Directions:
**1.** The email thread below names individual people who follow Zarathushtra in a "long line" of process philosophers. List each of them.
**2.** From the email thread below, reproduce the stretch from "As some of you" through "the Zoroastrian texts." word for word.
**3.** Take the email thread about the enchanting immortals, shown below, further by writing what comes after its final sentence.

Selected extract:

Let us stop here and get reactions/reflections. For example what "word" means in other related languages.
"Ord" in Swedish Alex?

Kamran


2010/2/9 Special Kain


Dear Ardeshir

This perfectly demonstrates - once again! - that Zarathushtra was concerned with The Ongoing Process (as a metaphysical concept) rather than The Static Being. Zarathushtra was the first process philosopher in a long line with Heraclitus, Charles Darwin, Friedrich Nietzsche, Alfred N. Whitehead, Gilles Deleuze and the pragmatists and existentialists. When many philosophers and thinkers would see The Ongoing Process as a good reason to establish a sense of alienation, Zarathushtra was one of the thinkers that actually would praise this concept.

My two cents,
Dino

--- ardeshir farhmand schrieb am Mo, 8.2.2010:

Von: ardeshir farhmand
Betreff: Re: [Ushta] The enchanting immortals
An: Ushta@yahoogroups.com
CC: kamran.jamshidi@gmail.com
Datum: Montag, 8. Februar 2010, 23:12


Dear Alexander, Parviz and Mobed Kamran,

on haurvatat and ameretat or "weal " and "imperishablity/ indestructabilit y"
the ancient exegesis translates them respectively as hamishak ruvishni; forever growth/progress- ---and amrag ruvishnish: etrenal/deathless growth/progress;

just wanted to add that to our ancient sages the duo simply represented the idea of "weal/wellbeing and eternal/imperish able progress and growth.
by the way the greek "amborsia" seem to be very close!!!
just another thought

ardeshir

On Mon, Feb 8, 2010 at 12:33 PM, Kamran Jamshidi wrote:

And just another thought:
Haurvatât ameretât are almost always together.
Another simple and yet mundane interpretation could be:
ever/long-lasting good/happy life!

As some of you use to say: my 2 cents.

Shâd zi
Kamran Jamshidi

måndagen den 8:e februari 2010

The Enchanting Immortals

Dear Ardeshir

You're doing excellent work clarifying the Zoroastrian texts.
Translations are then always hard to conduct and of course open to different interpretations.
This is why it is wise of you to use several different words for a comparative study.
For example I have always found amesha to be better translated to English as "that which transcends" or just "transcendence" but I find your suggestion "eternity" or "that which transcends time and space" equally good. I just try to avoid the translation "immortality" as much as possible. It is an Egyptian term to me, an Abrahamic concept, that doesn't cover the aspect of ameshta which transcends time and space beyond birth as well as death.

Extracted material:
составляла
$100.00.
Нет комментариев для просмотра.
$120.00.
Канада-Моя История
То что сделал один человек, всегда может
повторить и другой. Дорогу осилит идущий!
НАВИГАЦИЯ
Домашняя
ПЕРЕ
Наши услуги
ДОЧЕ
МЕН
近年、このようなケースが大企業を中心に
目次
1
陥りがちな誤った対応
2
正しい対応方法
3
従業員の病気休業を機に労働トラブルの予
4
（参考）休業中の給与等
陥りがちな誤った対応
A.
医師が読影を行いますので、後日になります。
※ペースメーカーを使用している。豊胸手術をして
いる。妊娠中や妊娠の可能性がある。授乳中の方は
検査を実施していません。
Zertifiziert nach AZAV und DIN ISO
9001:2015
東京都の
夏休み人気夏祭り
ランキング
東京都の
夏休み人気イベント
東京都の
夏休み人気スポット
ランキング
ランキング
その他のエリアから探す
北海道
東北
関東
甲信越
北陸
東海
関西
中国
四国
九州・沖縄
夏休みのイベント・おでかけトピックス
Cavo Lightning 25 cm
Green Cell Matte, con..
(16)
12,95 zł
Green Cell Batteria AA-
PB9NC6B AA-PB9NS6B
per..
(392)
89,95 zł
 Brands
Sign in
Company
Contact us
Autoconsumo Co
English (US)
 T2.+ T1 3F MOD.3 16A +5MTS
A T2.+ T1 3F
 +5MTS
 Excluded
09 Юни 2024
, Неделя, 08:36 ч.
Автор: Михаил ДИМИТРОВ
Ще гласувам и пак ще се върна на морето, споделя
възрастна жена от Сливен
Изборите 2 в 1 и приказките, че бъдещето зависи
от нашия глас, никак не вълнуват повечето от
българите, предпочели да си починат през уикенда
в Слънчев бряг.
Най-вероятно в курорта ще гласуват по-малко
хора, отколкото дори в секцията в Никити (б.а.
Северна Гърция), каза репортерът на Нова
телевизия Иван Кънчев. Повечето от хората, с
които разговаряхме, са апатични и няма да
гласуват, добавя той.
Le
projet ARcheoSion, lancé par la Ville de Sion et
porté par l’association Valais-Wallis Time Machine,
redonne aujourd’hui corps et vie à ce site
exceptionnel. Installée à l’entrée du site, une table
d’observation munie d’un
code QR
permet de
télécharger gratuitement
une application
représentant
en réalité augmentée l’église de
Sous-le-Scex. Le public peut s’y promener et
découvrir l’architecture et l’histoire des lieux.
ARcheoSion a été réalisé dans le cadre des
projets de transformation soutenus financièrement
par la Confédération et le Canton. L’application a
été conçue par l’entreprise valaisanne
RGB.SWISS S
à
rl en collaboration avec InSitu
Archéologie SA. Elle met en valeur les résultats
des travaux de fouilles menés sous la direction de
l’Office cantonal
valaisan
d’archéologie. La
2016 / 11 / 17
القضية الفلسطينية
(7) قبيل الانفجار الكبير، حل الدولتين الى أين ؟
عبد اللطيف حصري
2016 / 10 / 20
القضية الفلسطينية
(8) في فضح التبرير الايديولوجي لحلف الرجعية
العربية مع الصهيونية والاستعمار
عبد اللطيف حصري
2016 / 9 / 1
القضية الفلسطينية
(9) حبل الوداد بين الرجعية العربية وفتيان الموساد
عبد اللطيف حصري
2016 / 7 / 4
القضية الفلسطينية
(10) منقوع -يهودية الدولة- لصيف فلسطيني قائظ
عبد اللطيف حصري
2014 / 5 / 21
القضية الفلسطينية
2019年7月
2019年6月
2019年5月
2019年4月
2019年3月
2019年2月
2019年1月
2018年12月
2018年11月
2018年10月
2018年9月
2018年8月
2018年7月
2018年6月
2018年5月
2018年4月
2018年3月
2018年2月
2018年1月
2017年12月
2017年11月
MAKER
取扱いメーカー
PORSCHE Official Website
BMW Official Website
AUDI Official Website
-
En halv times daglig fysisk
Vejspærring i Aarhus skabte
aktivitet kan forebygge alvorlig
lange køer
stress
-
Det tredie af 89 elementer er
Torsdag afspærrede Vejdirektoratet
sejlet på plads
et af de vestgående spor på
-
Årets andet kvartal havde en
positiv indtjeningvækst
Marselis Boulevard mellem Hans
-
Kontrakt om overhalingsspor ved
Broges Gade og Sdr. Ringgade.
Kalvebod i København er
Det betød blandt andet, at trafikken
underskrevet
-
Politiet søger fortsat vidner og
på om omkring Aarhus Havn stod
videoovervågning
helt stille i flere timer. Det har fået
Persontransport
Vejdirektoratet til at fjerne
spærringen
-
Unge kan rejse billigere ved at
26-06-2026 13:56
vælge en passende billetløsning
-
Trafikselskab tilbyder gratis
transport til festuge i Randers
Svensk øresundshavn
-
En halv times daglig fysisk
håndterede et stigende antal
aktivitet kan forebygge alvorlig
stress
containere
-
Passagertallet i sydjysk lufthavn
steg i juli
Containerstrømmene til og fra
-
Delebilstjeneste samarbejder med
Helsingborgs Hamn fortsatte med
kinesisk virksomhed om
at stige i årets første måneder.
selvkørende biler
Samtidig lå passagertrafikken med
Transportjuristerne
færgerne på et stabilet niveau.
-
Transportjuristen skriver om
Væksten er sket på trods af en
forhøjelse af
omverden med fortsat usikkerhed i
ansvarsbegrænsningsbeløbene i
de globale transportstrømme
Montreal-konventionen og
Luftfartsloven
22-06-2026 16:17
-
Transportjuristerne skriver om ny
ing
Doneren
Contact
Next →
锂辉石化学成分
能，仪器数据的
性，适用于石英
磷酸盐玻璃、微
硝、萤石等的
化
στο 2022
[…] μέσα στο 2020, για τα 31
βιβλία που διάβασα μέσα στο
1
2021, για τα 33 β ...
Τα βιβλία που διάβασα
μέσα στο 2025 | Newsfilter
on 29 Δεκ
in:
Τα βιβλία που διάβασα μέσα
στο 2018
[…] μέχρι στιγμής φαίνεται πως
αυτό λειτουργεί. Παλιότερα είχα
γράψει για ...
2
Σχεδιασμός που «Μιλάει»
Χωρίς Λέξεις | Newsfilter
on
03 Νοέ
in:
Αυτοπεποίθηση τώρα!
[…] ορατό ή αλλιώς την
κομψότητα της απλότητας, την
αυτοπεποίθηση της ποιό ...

Answer set:
**1.** Heraclitus, Charles Darwin, Friedrich Nietzsche, Alfred N. Whitehead, Gilles Deleuze

**2.**
As some of you use to say: my 2 cents.

Shâd zi
Kamran Jamshidi

måndagen den 8:e februari 2010

The Enchanting Immortals

Dear Ardeshir

You're doing excellent work clarifying the Zoroastrian texts.

**3.**
But here we can have many different interpretations and lively and fruitful discussions. Just as an example.

Ushta
Alexander

2010/2/8 ardeshir farhmand
Hi Ushta Alexander, Parviz, Dino,

i am humbled by ur kind words, there were HEAVY storms in my part of los angeles, and that is why i was not participating. i thank all fellow zoroastrians and the entire ushta community for their kind regard. i write based on my understanding and comparative analysis of the ancient exegesis. it is one view among OTHERS, just my small contribution that adds a new dimension and is continuation of some forgotten traditions.
all the best

ardeshir
On Mon, Feb 8, 2010 at 3:38 AM, Parviz Varjavand wrote:

I offer thanks to the Amesha Spentas that Ardeshir is sharing with us his profound thoughts once again. It is a pleasure for me to read his writings even if I do not agree with all that is being expressed. The important thing is that it makes me proud to read a fellow Zoroastrian who does invest all his being in what he writes so elegantly.

Parviz Varjavand

--- On Sun, 2/7/10, ardeshir farhmand wrote:

From: ardeshir farhmand
Subject: [Ushta] the enchanting doctrine of the auspicious immortals
To: Ushta@yahoogroups.com
Cc: "mehrdad farahmand"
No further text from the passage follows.